Re-188 in vitro, in vivo treatment effect of SD-rat hepatoma

• Main Authors: SHIH, YING-HSIA, 施映霞
• Other Authors: CHEN, JIAN-CHYI
• Format: Others
• Language: zh-TW
• Published: 2009
• Online Access: http://ndltd.ncl.edu.tw/handle/59800698263910597607

碩士 === 南台科技大學 === 生物科技系 === 97 === Background/Aims Hepatoma is the second common cause of cancer death in Taiwan, and its treatment is still far from satisfactory. 188Rhenium (188Re) is a newly developed radioisotope that has short half life, high energy of β-ray and low amount of γ-ray. It can kill liver tumor cells and is convenient for scintigraphy. We inject 188Re into hepatomas in an animal model to evaluate the radioactivities and drug delivery system for the potential clinical applications. Materials and methods The first part of the study is to select N1-S1 cells that can be transplanted to Sprague-Dawley (SD) rats to form a stable hepatoma model. The second part is to evaluate the cancer response to 188Re ECD/lipiodol. After the injection, we check tissue reaction weekly by pathology studies, including hematoxylin and eosin staining, and TUNEL staining. The third part is the pharmacodynamics and pharmacokinetics of 188Re formulae. The fourth part is treatment evaluations on hepatoma transplanted SD-rat models using 188Re ECD/lipiodol, 188Re ECD/lipiodol in a hydrogel delivery system, or normal saline injections. The comparison is based on survival and tissue pathology studies. Results After primary selection, N1-S1 cells become more tumorigenic, as F2>F1>F0; while the tumorigenicity decrease if the cells are passed more than 20 generations, as some of transplanted tumors can disappear spontaneously. The apoptosis of cells were most abundant in 7 days; then, decreased gradually. Pharmacodynamic study shows that the tumor and liver have the highest levels of radioactivities, and 188Re is secreted mostly from urinary system. Survival analysis shows 188Re ECD/Lipiodol group compared with normal saline group have the most significance difference.
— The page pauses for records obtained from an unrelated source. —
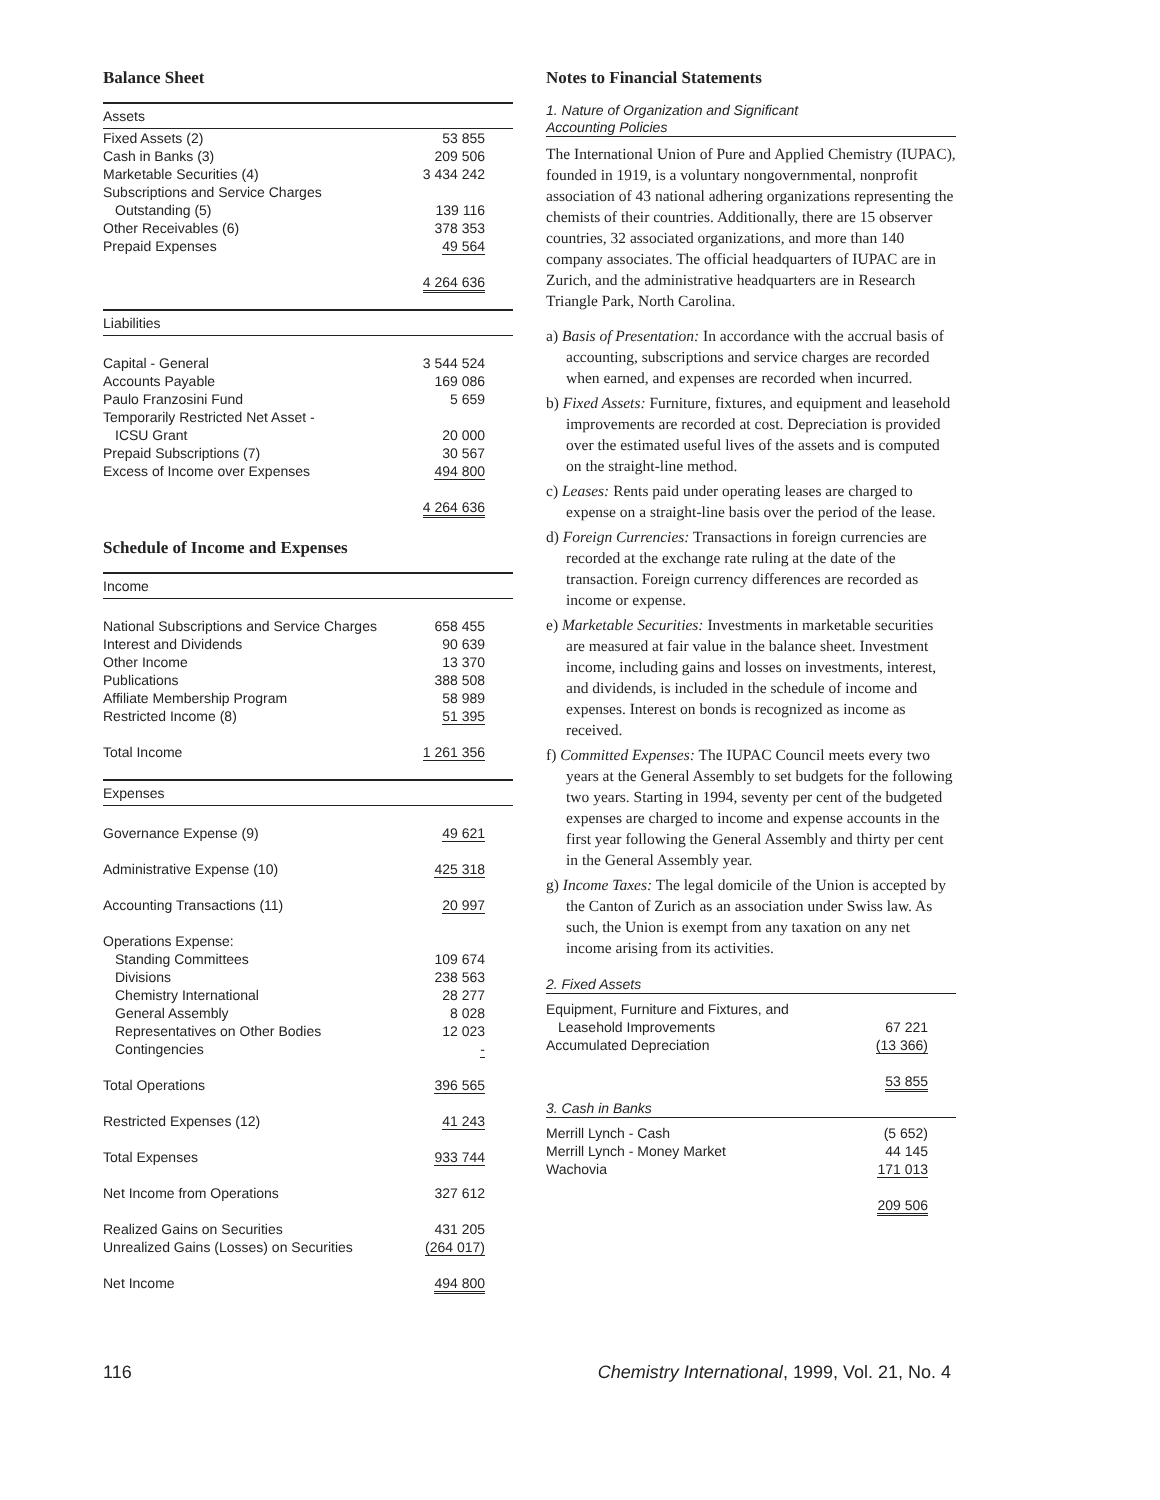Balance Sheet
| Assets | |
| Fixed Assets (2) | 53 855 |
| Cash in Banks (3) | 209 506 |
| Marketable Securities (4) | 3 434 242 |
| Subscriptions and Service Charges | |
| Outstanding (5) | 139 116 |
| Other Receivables (6) | 378 353 |
| Prepaid Expenses | 49 564 |
| | 4 264 636 |
| Liabilities | |
| Capital - General | 3 544 524 |
| Accounts Payable | 169 086 |
| Paulo Franzosini Fund | 5 659 |
| Temporarily Restricted Net Asset - | |
| ICSU Grant | 20 000 |
| Prepaid Subscriptions (7) | 30 567 |
| Excess of Income over Expenses | 494 800 |
| | 4 264 636 |
Schedule of Income and Expenses
| Income | |
| National Subscriptions and Service Charges | 658 455 |
| Interest and Dividends | 90 639 |
| Other Income | 13 370 |
| Publications | 388 508 |
| Affiliate Membership Program | 58 989 |
| Restricted Income (8) | 51 395 |
| Total Income | 1 261 356 |
| Expenses | |
| Governance Expense (9) | 49 621 |
| Administrative Expense (10) | 425 318 |
| Accounting Transactions (11) | 20 997 |
| Operations Expense: | |
| Standing Committees | 109 674 |
| Divisions | 238 563 |
| Chemistry International | 28 277 |
| General Assembly | 8 028 |
| Representatives on Other Bodies | 12 023 |
| Contingencies | - |
| Total Operations | 396 565 |
| Restricted Expenses (12) | 41 243 |
| Total Expenses | 933 744 |
| Net Income from Operations | 327 612 |
| Realized Gains on Securities | 431 205 |
| Unrealized Gains (Losses) on Securities | (264 017) |
| Net Income | 494 800 |
Notes to Financial Statements
1. Nature of Organization and Significant
Accounting Policies
The International Union of Pure and Applied Chemistry (IUPAC), founded in 1919, is a voluntary nongovernmental, nonprofit association of 43 national adhering organizations representing the chemists of their countries. Additionally, there are 15 observer countries, 32 associated organizations, and more than 140 company associates. The official headquarters of IUPAC are in Zurich, and the administrative headquarters are in Research Triangle Park, North Carolina.
a) Basis of Presentation: In accordance with the accrual basis of accounting, subscriptions and service charges are recorded when earned, and expenses are recorded when incurred.
b) Fixed Assets: Furniture, fixtures, and equipment and leasehold improvements are recorded at cost. Depreciation is provided over the estimated useful lives of the assets and is computed on the straight-line method.
c) Leases: Rents paid under operating leases are charged to expense on a straight-line basis over the period of the lease.
d) Foreign Currencies: Transactions in foreign currencies are recorded at the exchange rate ruling at the date of the transaction. Foreign currency differences are recorded as income or expense.
e) Marketable Securities: Investments in marketable securities are measured at fair value in the balance sheet. Investment income, including gains and losses on investments, interest, and dividends, is included in the schedule of income and expenses. Interest on bonds is recognized as income as received.
f) Committed Expenses: The IUPAC Council meets every two years at the General Assembly to set budgets for the following two years. Starting in 1994, seventy per cent of the budgeted expenses are charged to income and expense accounts in the first year following the General Assembly and thirty per cent in the General Assembly year.
g) Income Taxes: The legal domicile of the Union is accepted by the Canton of Zurich as an association under Swiss law. As such, the Union is exempt from any taxation on any net income arising from its activities.
2. Fixed Assets
| Equipment, Furniture and Fixtures, and | |
| Leasehold Improvements | 67 221 |
| Accumulated Depreciation | (13 366) |
| | 53 855 |
3. Cash in Banks
| Merrill Lynch - Cash | (5 652) |
| Merrill Lynch - Money Market | 44 145 |
| Wachovia | 171 013 |
| | 209 506 |
116 Chemistry International, 1999, Vol. 21, No. 4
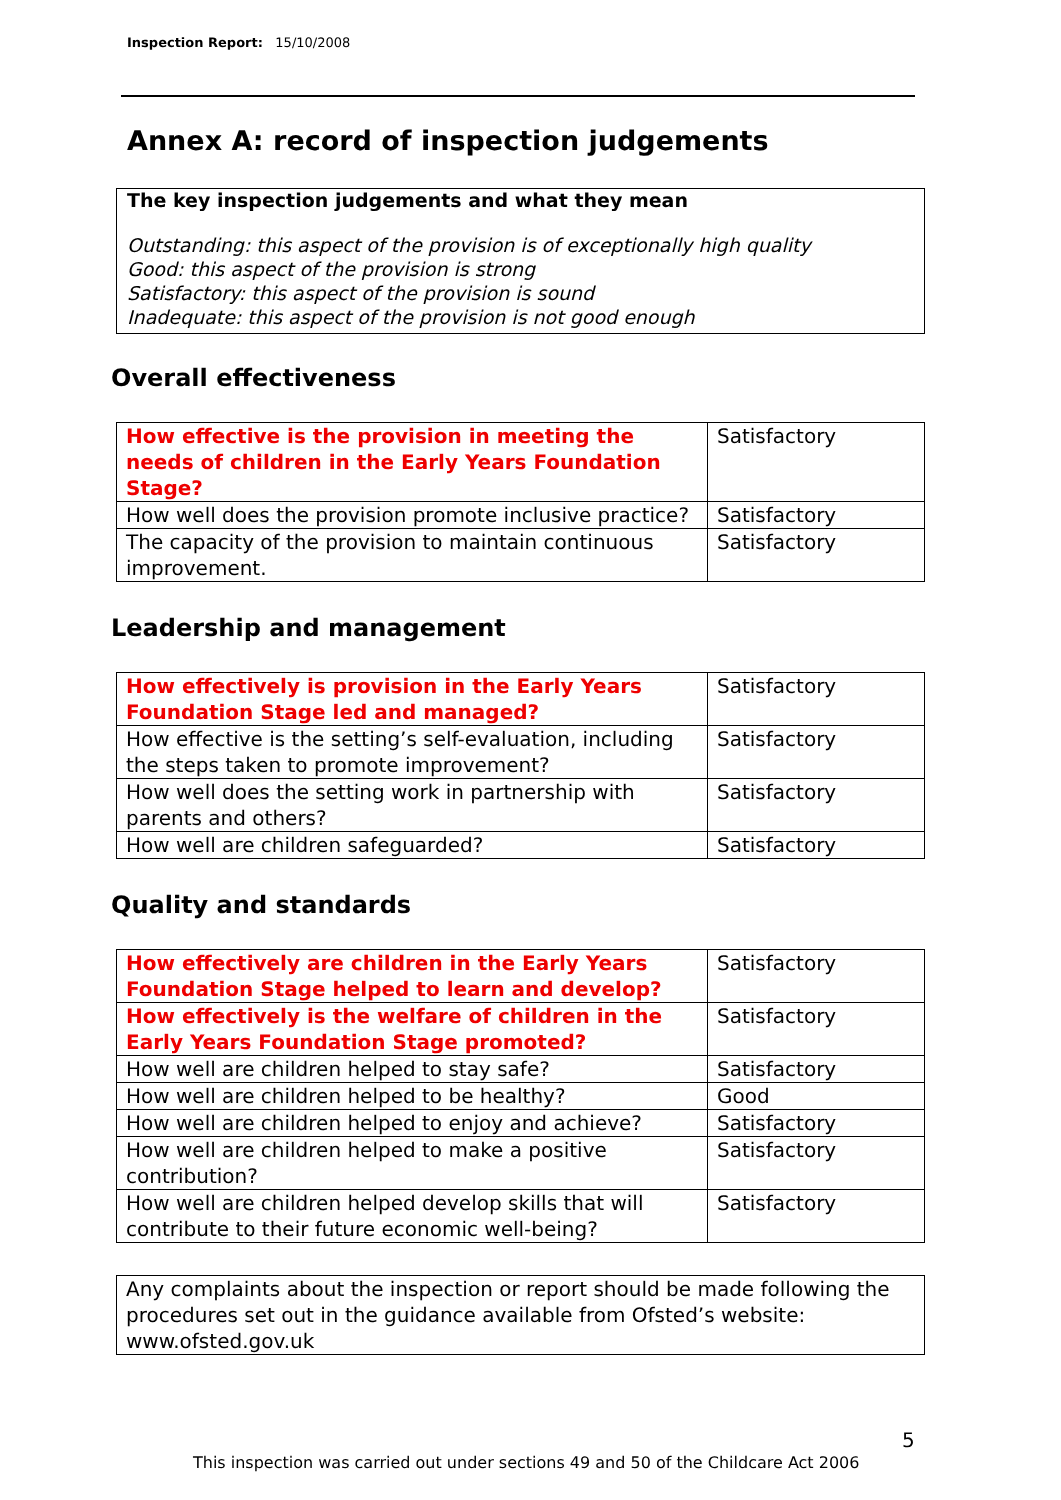Inspection Report: 15/10/2008
Annex A: record of inspection judgements
The key inspection judgements and what they mean
Outstanding: this aspect of the provision is of exceptionally high quality
Good: this aspect of the provision is strong
Satisfactory: this aspect of the provision is sound
Inadequate: this aspect of the provision is not good enough
Overall effectiveness
| How effective is the provision in meeting the needs of children in the Early Years Foundation Stage? | Satisfactory |
| How well does the provision promote inclusive practice? | Satisfactory |
| The capacity of the provision to maintain continuous improvement. | Satisfactory |
Leadership and management
| How effectively is provision in the Early Years Foundation Stage led and managed? | Satisfactory |
| How effective is the setting’s self-evaluation, including the steps taken to promote improvement? | Satisfactory |
| How well does the setting work in partnership with parents and others? | Satisfactory |
| How well are children safeguarded? | Satisfactory |
Quality and standards
| How effectively are children in the Early Years Foundation Stage helped to learn and develop? | Satisfactory |
| How effectively is the welfare of children in the Early Years Foundation Stage promoted? | Satisfactory |
| How well are children helped to stay safe? | Satisfactory |
| How well are children helped to be healthy? | Good |
| How well are children helped to enjoy and achieve? | Satisfactory |
| How well are children helped to make a positive contribution? | Satisfactory |
| How well are children helped develop skills that will contribute to their future economic well-being? | Satisfactory |
Any complaints about the inspection or report should be made following the procedures set out in the guidance available from Ofsted’s website: www.ofsted.gov.uk
5
This inspection was carried out under sections 49 and 50 of the Childcare Act 2006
The thermosensitive hydrogel has improved the delivery of radioactivities, but has some difficulty in injections, which results little improvement of treatment effects overall. Discussion/conclusions Primary selection of cancer cells can improve tumorigenicity, but too many passes of generation can decrease the stability of tumor model. 188Re ECD/lipiodol has good profile for local injection, as it stays well in the tumors. Our animal experiments also validate the potential usefulness of 188Re ECD/lipiodol to treat hepatoma, judging from survival curves and the pathology studies. We expect that 188Re can be used clinically in the near future.